CONSIGNE ÉCRITE 1: Selon l'entretien avec Maria Kakogianni, quel titre portait l'atelier qu'elle proposait lors de 3days4ideas ?
CONSIGNE ÉCRITE 2: Recopiez fidèlement le passage de l'entretien qui commence par « Lors de 3days4ideas, Maria » et se termine par « de la défaite. ».
CONSIGNE ÉCRITE 3: Résumez en quelques phrases le paragraphe de l'entretien qui débute par « Lors de 3days4ideas », sans en perdre les faits essentiels.

Entretien avec Maria Kakogianni
Écrivaine et philosophe

01-03-2019

Lors de 3days4ideas, Maria Kakogianni proposait un atelier intitulé « Qui peut parler ? », une forme hybride entre conférence et discussion participative. Elle invitait les participant·e·s à se questionner notamment sur les contextes dans lesquels une parole peut ou ne peut pas émerger, être entendue… et faire effet. Maria Kakogianni s’intéresse plus particulièrement aux mouvements d’occupation et protestations collectives qui ont émergé sur tous les continents depuis le printemps arabe en 2011 du point de vue de ce qui pourrait perturber les récits de la défaite.

Propos recueillis par Sébastien Marandon, enseignant, membre de l’AG de Culture & Démocratie

 

Vous partez de plusieurs constats : doute généralisé concernant les « grands récits » et en particulier le récit communiste avec ses lendemains qui chantent, imposition par le capitalisme de TINA et remise en question de la démocratie représentative. Vous dites que s’est instaurée « une haine de la représentation », de ceux et celles qui parlent « au nom de ». Aujourd’hui, qui est encore légitime pour parler, raconter, inventer de nouveaux récits pour sortir de TINA ?
Le mot « représentation » enveloppe plusieurs sens. Que les gens refusent que d’autres parlent en leur nom est une chose, refuser de produire de nouvelles fictions, de nouvelles représentations de peur que celles-ci soient récupérées en est une autre. Je ne crois pas que la « haine de la représentation » – au sens de « politique représentative » (parler à la place de) – soit un élément nouveau. Les exemples similaires sont nombreux et nous viennent de très loin. Ce qui me semble un élément de nouveauté, c’est plutôt la manière dont cette méfiance envers la « représentation » touche toute forme de symbolisation.

Éléments d'un jeu de données
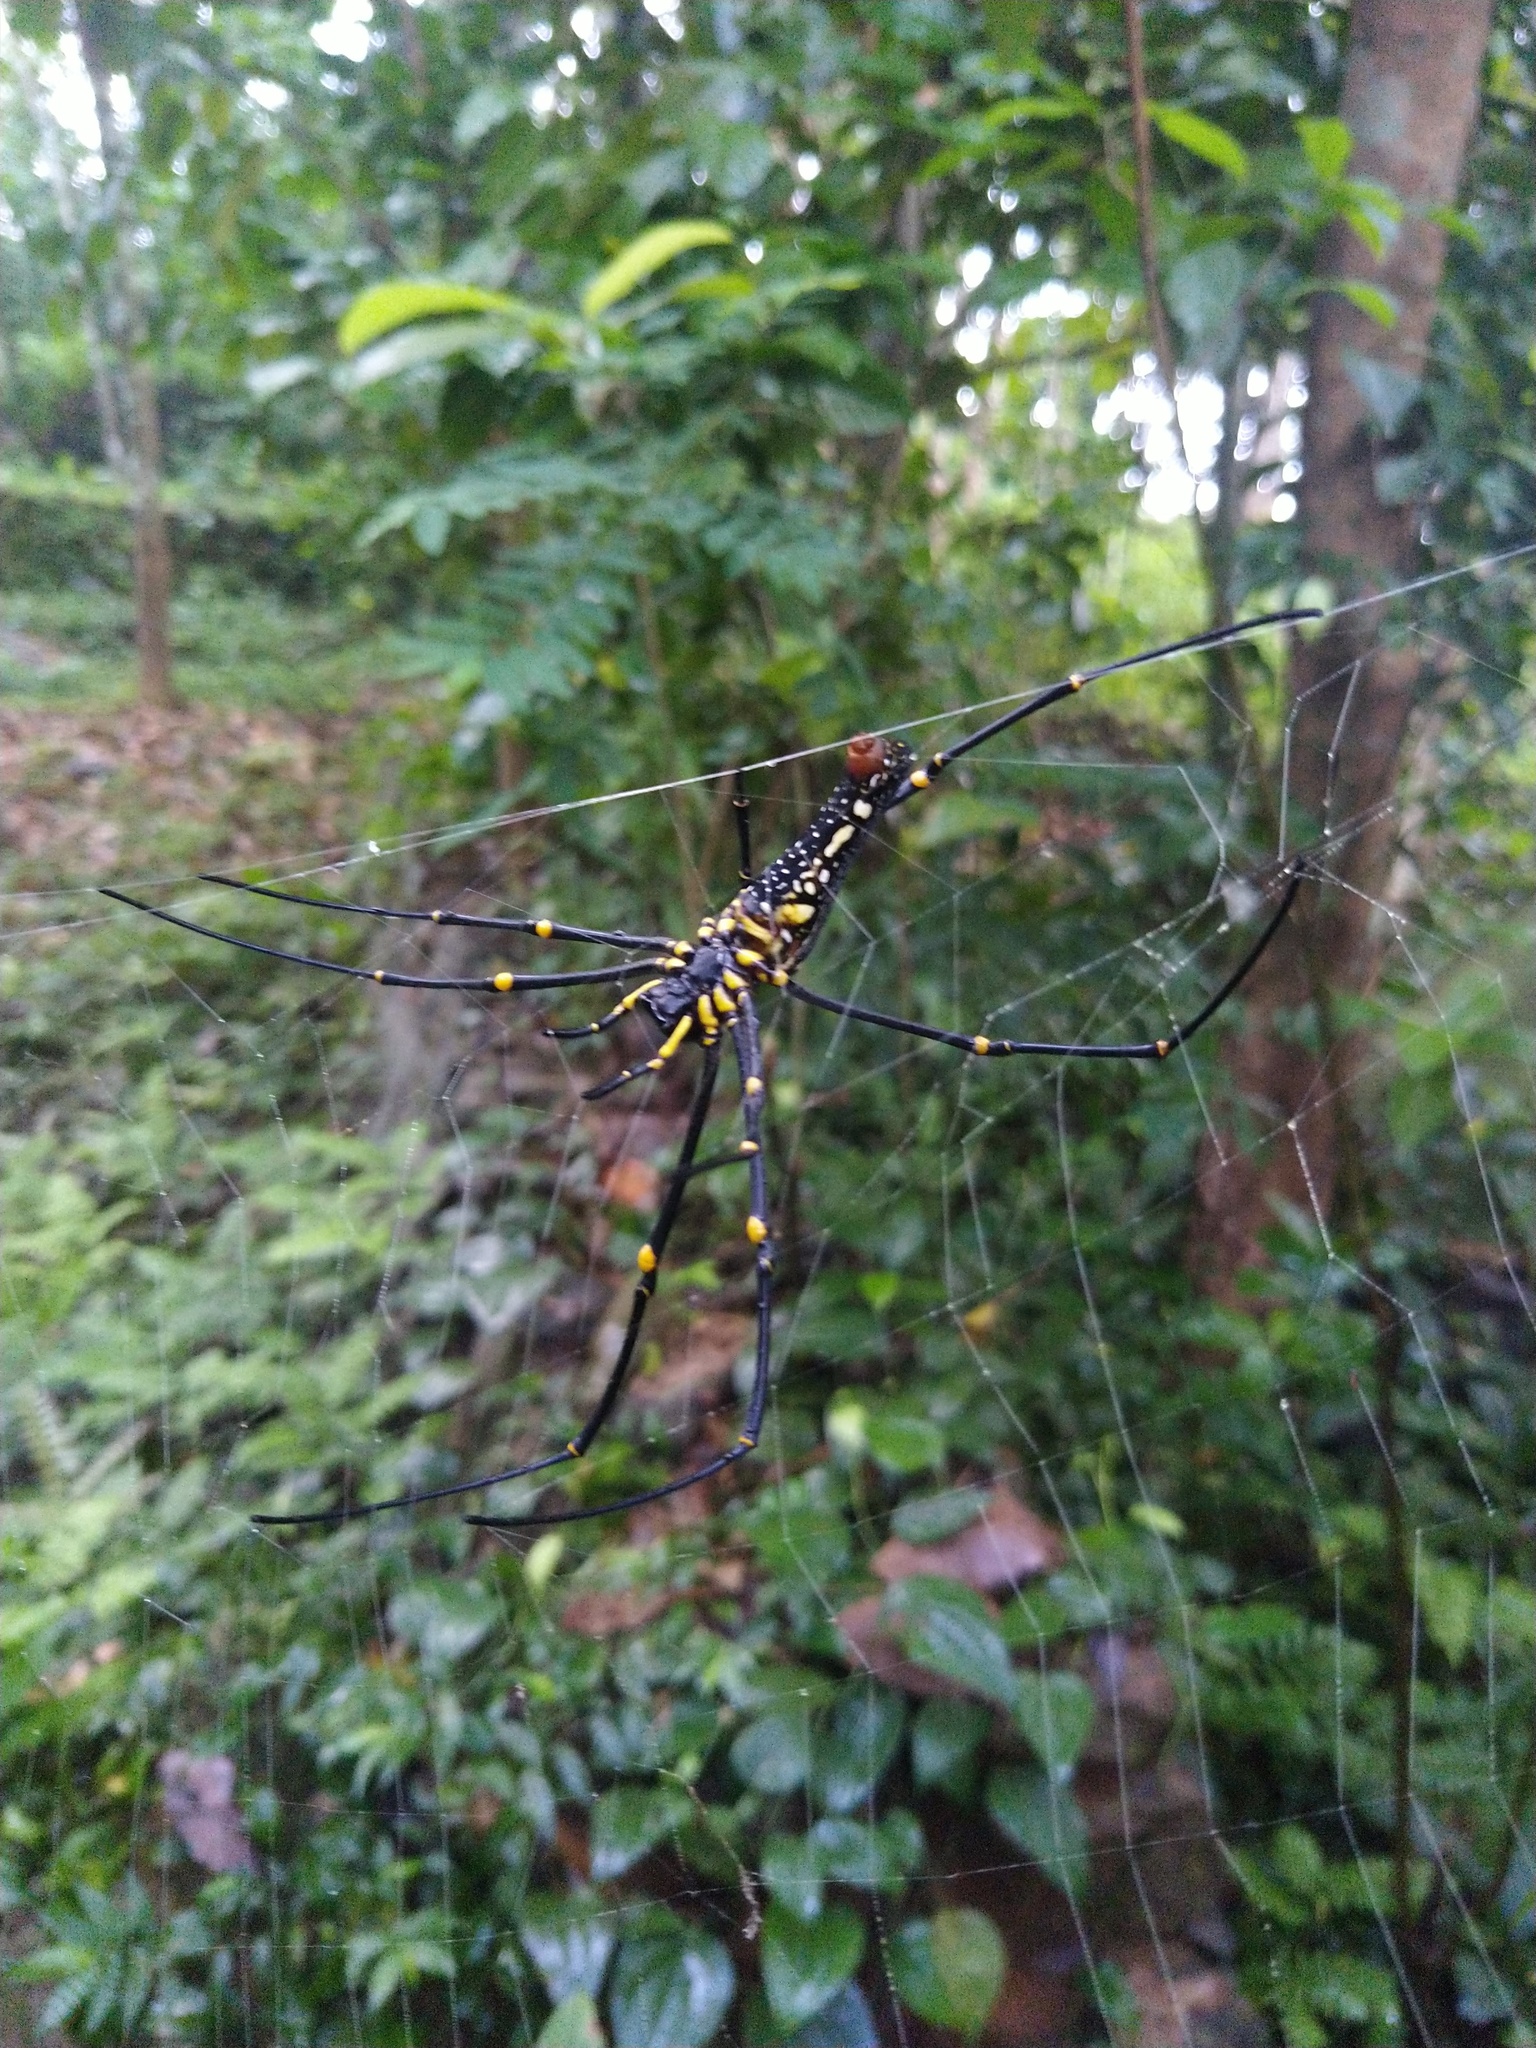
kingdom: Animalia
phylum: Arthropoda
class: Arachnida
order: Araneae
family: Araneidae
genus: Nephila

RÉPONSE ATTENDUE 1: L'atelier s'intitulait « Qui peut parler ? ».

RÉPONSE ATTENDUE 2:
Lors de 3days4ideas, Maria Kakogianni proposait un atelier intitulé « Qui peut parler ? », une forme hybride entre conférence et discussion participative. Elle invitait les participant·e·s à se questionner notamment sur les contextes dans lesquels une parole peut ou ne peut pas émerger, être entendue… et faire effet. Maria Kakogianni s’intéresse plus particulièrement aux mouvements d’occupation et protestations collectives qui ont émergé sur tous les continents depuis le printemps arabe en 2011 du point de vue de ce qui pourrait perturber les récits de la défaite.

RÉPONSE ATTENDUE 3: À 3days4ideas, Maria Kakogianni a animé l'atelier « Qui peut parler ? », entre conférence et discussion participative. Elle y invitait les participant·e·s à se demander dans quels contextes une parole peut ou non émerger, être entendue et faire effet. Elle s'intéresse surtout aux mouvements d'occupation et aux protestations collectives apparus sur tous les continents depuis le printemps arabe de 2011, sous l'angle de ce qui pourrait perturber les récits de la défaite.